Instruction – Look through the listing below for the string "ferramenta". Show each line where it occurs.

Data extract –
^^^^^^^^
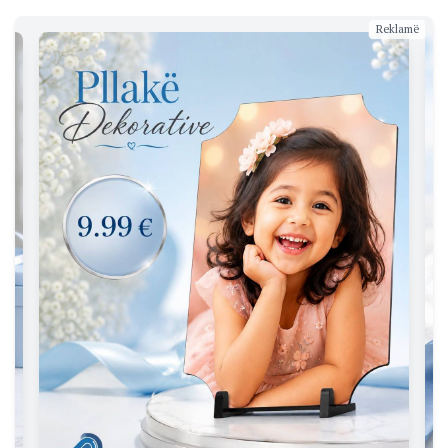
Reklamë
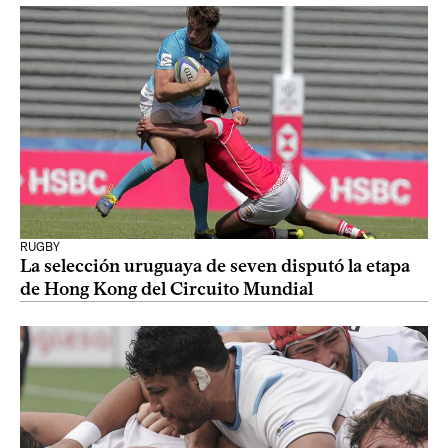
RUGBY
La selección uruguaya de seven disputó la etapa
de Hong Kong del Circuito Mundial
^^^^^^^^
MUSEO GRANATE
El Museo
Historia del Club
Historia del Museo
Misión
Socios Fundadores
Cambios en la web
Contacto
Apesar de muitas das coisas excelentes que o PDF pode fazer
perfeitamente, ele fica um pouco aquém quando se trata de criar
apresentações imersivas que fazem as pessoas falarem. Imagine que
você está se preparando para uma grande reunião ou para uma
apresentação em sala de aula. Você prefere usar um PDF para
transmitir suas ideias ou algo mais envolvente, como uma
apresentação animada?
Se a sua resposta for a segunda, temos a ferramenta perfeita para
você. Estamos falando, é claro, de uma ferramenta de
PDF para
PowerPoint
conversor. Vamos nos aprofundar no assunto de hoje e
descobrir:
^^^^^^^^
Solution to this task –
Se a sua resposta for a segunda, temos a ferramenta perfeita para
você. Estamos falando, é claro, de uma ferramenta de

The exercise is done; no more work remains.